Description: Profundal lake sediment cores are often interpreted in line with diverse and detailed sedimentological processes to infer paleoenvironmental conditions. The effects of frozen lake surfaces on terrigenous sediment deposition and how climate changes on the Tibetan Plateau are reflected in these lakes, however, is seldom discussed. A lake sediment core from Hala Lake (590 km2), northeastern Tibetan Plateau spanning the time interval from the Last Glacial Maximum to the present was investigated using high-resolution grain-size composition of lacustrine deposits. Seismic analysis along a north–south profile across the lake was used to infer the sedimentary setting within the lake basin. Periods of freezing and melting processes on the lake surface were identified by MODIS (MOD10A1) satellite data. End-member modeling of the grain size distribution allowed the discrimination between lacustrine, eolian and fluvial sediments. The dominant clay sedimentation (slack water type) during the global Last Glacial Maximum (LGM) reflects ice interceptions in long cold periods, in contrast to abundant eolian input during abrupt cold events. Therefore, fluvial and slack water sedimentation processes can indicate changes in the local paleoclimate during periods of the lake being frozen, when eolian input was minor. Inferred warm (i.e., ∼22.7 and 19.5 cal. ka BP) and cold (i.e., ∼11–9 and 3–1.5 cal. ka BP) spells have significant environmental impacts, not only in the regional realm, but they are also coherent with global-scale climate events. The eolian input generally follows the trend of the mid-latitude westerly wind dynamics in winter, contributing medium-sized sand to the lake center, deposited within the ice cover during icing and melting phases. Enhanced input was dominant during the Younger Dryas, Heinrich Event 1 and at around 8.2 ka, equivalent to the well-known events of the North Atlantic realm.
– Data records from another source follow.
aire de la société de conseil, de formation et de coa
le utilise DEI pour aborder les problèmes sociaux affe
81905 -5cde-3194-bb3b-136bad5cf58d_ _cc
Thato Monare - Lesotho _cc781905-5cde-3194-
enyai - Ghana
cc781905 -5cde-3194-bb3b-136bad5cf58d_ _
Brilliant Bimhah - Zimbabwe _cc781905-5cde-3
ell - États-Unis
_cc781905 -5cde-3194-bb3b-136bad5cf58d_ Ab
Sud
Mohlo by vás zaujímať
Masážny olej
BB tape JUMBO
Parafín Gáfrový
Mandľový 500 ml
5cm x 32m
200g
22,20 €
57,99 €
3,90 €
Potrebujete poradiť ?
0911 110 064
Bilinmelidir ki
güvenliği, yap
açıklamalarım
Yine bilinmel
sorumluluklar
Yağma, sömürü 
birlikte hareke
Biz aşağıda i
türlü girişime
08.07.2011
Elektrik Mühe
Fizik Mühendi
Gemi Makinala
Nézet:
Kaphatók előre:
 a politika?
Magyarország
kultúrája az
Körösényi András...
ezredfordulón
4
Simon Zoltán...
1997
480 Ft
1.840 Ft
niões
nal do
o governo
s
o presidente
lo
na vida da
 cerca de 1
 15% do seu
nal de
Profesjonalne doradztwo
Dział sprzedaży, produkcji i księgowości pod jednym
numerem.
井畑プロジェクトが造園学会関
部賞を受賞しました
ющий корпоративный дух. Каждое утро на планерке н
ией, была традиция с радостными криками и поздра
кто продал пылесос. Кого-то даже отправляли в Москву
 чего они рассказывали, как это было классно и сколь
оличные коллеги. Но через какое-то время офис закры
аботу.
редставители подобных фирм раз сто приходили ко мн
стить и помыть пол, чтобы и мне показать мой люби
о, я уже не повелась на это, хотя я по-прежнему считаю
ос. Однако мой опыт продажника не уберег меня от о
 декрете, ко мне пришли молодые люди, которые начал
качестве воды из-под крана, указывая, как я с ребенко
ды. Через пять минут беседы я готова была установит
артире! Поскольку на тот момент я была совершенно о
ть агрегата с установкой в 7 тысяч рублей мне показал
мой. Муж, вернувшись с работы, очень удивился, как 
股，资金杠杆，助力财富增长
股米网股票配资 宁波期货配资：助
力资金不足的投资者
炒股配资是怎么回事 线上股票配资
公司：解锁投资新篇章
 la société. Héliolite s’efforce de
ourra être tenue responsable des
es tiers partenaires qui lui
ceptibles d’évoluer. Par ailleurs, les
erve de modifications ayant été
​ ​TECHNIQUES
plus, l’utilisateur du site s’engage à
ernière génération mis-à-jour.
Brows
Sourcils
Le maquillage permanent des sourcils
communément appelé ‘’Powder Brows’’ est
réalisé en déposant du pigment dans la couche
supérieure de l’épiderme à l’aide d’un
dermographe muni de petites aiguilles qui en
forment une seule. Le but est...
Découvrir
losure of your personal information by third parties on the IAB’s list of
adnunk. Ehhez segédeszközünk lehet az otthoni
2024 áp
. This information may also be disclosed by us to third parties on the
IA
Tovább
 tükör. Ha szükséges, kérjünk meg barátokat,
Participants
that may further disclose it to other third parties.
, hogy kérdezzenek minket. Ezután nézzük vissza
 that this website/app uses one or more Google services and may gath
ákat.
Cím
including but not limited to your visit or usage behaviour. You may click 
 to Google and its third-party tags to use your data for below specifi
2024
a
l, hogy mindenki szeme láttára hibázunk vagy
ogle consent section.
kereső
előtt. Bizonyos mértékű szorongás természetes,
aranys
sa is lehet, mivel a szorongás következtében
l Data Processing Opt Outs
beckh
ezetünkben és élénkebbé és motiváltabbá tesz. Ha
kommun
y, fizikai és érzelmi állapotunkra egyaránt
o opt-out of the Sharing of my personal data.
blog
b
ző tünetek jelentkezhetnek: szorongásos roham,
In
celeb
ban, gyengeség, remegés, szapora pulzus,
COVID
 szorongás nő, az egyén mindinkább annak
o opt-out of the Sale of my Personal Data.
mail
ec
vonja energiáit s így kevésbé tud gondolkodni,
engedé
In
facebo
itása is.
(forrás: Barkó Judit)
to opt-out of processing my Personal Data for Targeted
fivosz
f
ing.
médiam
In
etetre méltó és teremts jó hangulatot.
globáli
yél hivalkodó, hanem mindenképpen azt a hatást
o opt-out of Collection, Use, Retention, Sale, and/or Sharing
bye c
Description: A new dataset from Lake Emanda provides insights into climate and environmental dynamics in an extreme continental setting in northeastern Siberia. The δ18Odiatom record is supported by diatom assemblage analysis, modern isotope hydrology and atmospheric circulation patterns. The data reveal a relatively cold oligotrophic freshwater lake system persisting for the last ∼13.2 cal ka BP. Most recent δ18Odiatom (+21.5‰) combined with present-day average δ18Olake (−16.5‰) allows calculating Tlake (∼21 °C), reflecting summer conditions. Nonetheless, the δ18Odiatom variability is associated with changes in δ18Olake rather than with Tlake. An obvious shift of ∼2‰ in the δ18Odiatom record at 11.7–11.5 cal ka BP accompanied by significant changes in diatom assemblages reflects the onset of the Holocene. Relatively high δ18Odiatom during the Early Holocene suggests relatively warm and/or dry climate with associated evaporation effects. The absolute maximum in δ18Odiatom of +27.7‰ consistent with high values of diatom indices at ∼7.9–7.0 cal ka BP suggests a Mid Holocene Thermal Maximum. A continuous depletion in δ18Odiatom since ∼5.0 cal ka BP is interpreted as Middle to Late Holocene cooling reaching the absolute minimum at 0.4 cal ka BP (i.e. the Little Ice Age). An overall cooling trend (∼0.3‰ 1000 yr−1) throughout the Holocene follows decreasing solar insolation. The pattern of the Lake Emanda δ18Odiatom record is similar to that obtained from Lake El’gygytgyn suggesting a common “eastern” regional signal in both records, despite their hydrological differences. Presently, atmospheric moisture reaches the study region from the west and east with ∼40% each, as well as ∼20% from the north.